We are neither Afro-Saxons, Indo-Saxons nor Dougla-Saxons. We are just a unique people trying to make it in the world; drawing on all of the influences that have impacted upon us and certainly impacting upon the world as the influences of reggae and steelband music show and the unique way in which we approach life. We love to party. James notes that "the history of the West Indies has been governed by two factors, the sugar cane plantation and Negro slavery…Wherever the sugar plantation and slavery existed, they imposed a pattern.

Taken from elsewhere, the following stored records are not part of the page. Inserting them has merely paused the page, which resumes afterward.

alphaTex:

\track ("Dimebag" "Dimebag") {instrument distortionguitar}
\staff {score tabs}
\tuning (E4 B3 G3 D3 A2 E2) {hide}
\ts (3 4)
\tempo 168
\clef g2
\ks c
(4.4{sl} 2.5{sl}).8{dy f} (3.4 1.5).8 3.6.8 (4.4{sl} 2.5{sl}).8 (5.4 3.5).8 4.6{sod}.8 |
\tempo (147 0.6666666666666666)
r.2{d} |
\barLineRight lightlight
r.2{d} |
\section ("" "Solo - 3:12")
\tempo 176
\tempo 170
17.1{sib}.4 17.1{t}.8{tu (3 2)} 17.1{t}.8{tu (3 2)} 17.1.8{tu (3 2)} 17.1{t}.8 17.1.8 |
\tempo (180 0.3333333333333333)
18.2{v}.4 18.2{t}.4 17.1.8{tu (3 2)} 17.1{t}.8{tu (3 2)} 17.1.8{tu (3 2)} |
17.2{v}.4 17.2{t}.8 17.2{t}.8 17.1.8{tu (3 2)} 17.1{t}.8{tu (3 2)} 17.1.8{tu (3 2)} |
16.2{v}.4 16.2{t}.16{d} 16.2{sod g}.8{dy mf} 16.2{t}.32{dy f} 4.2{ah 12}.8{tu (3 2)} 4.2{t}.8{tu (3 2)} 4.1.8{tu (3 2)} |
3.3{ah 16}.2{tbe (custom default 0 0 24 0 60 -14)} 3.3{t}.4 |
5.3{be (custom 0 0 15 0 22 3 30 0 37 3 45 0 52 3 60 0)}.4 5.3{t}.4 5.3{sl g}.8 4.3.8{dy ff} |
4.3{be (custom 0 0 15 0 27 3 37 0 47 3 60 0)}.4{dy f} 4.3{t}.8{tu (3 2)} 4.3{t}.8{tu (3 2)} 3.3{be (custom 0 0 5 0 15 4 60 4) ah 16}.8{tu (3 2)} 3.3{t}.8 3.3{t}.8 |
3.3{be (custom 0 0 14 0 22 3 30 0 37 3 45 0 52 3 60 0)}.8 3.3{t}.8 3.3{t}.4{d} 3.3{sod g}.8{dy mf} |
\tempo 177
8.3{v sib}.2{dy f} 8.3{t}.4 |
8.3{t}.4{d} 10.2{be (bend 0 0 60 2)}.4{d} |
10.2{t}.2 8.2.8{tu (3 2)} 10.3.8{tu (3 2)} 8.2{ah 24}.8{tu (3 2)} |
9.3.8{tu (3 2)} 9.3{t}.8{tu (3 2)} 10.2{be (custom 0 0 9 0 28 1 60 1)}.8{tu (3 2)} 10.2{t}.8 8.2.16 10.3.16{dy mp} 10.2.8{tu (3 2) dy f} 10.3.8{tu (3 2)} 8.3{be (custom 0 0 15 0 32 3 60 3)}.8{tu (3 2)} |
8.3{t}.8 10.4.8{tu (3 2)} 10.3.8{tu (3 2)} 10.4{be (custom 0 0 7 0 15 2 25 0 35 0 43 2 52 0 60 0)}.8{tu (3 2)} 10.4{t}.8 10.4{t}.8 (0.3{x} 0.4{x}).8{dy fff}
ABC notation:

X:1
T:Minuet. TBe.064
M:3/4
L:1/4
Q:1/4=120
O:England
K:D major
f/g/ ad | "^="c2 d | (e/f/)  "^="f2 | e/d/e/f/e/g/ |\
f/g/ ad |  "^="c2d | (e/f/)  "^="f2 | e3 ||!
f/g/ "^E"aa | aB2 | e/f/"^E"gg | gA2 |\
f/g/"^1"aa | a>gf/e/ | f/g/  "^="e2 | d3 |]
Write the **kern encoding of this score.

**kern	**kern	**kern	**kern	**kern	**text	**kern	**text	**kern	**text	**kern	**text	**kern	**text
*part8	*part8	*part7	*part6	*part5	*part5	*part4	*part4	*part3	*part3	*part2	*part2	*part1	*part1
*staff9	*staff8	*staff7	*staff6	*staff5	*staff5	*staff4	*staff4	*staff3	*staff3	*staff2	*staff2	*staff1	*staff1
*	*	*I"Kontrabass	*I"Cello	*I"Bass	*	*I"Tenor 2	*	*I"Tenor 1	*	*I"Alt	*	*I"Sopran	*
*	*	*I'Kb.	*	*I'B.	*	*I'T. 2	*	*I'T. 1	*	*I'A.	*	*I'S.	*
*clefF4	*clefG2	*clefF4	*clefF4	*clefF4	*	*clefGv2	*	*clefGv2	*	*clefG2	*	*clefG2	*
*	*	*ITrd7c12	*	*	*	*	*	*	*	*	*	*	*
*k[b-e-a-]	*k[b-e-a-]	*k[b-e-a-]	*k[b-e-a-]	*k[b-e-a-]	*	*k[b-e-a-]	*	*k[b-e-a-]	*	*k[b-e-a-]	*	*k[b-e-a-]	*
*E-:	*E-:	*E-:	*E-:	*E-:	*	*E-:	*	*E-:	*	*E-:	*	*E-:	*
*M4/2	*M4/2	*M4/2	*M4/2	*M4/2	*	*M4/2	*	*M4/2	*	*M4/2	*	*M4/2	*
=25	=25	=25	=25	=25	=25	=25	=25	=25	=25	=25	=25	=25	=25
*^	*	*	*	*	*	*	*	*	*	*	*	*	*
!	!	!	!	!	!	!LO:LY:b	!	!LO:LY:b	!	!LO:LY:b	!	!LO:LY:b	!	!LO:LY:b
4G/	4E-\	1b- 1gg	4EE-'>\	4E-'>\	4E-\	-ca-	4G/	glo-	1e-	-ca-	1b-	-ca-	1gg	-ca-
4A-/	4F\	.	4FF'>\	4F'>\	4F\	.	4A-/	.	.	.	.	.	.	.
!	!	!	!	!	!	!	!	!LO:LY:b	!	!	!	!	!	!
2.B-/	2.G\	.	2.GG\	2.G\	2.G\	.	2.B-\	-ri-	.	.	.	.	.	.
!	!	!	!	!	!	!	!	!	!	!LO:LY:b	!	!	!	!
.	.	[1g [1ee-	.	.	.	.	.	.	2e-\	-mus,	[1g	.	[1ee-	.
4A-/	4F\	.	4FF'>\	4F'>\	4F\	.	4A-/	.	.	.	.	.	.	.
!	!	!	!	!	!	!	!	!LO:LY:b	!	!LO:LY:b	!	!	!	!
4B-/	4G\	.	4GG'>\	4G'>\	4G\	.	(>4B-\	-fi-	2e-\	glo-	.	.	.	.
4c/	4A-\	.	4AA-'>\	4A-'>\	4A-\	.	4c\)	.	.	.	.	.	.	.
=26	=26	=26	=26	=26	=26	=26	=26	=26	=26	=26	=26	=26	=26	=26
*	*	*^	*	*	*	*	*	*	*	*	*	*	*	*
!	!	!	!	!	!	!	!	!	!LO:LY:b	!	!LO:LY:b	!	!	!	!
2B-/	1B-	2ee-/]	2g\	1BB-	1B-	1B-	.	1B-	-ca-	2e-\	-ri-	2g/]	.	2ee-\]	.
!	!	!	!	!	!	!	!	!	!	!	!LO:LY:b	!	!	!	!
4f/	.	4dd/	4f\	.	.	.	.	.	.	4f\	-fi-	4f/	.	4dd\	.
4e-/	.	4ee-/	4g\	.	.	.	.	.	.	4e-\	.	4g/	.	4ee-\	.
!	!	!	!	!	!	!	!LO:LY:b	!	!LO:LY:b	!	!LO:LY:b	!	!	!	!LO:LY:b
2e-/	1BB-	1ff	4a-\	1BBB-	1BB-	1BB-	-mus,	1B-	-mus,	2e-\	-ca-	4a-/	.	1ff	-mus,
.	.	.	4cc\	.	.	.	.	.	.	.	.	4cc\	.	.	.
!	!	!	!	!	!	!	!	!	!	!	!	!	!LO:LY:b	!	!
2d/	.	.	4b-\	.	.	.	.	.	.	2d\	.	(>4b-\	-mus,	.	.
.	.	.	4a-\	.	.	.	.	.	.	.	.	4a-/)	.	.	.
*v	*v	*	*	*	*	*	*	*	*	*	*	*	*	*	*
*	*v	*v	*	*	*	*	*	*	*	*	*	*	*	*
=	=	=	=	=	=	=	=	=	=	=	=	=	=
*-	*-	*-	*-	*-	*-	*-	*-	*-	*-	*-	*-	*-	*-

It is an original pattern, not European, not African, nor a part of the American main, not native in any conceivable sense of that word, but West Indian, sui-generis, with no parallel anywhere else." He even argues that "the road to West Indian national identity lay through Africa."

We are neither truly liberated nor do we possess "full cultural sovereignty," for the simply reason that these conditions do not exist. They are ideals to which we aspire; approximations by which and through which we measure ourselves. A Shango adherent never asks if he is truly emancipated or is he concerned whether he possesses full cultural sovereignty. He simply exists in his present, heir to all of the conditions of his being and trying to be the best he can be.

Freedom or emancipation does not come from or by pronouncements. It comes from activity in the real world and what we do to transform that world and make it more livable. It means work: what we do in NAEAP and what we do in Desperadoes; what we do when we attack a poem and how we create structures to deal with our social reality. It means how we devise ways to do things better. We call that science and technology. We are neither free nor slave. It all depends on what we do with out reality and how we work to transform our being in this world.

Ryan, I am sure, is on to something when he speaks about our creoleness. But, as Wilson Harris says, "the genesis of the imagination of the living soil of South America and the Caribbean… is ceaselessly unfinished and this sensation of unfinished genesis-in worlds of space and nature and psyche-has its roots as much in Old Worlds as in New, in the crossroads of a civilization upon which we may have arrived in subtle and complex and involuntary ways that are altering conventional linearity and conventional frameworks."

One calypsonian puts it in his own way when he affirmed that "de journey now start." Surely, the truth of our condition-that is, how emancipated are we-- must lie in the actions of the Williams, the Martis, the Castros, the ordinary pan boiler, the steelbandsman and all of those persons who strove to make meaning out of their lives. Who among us would say that none of them was/is not truly emancipated and did/does not possess full cultural freedom?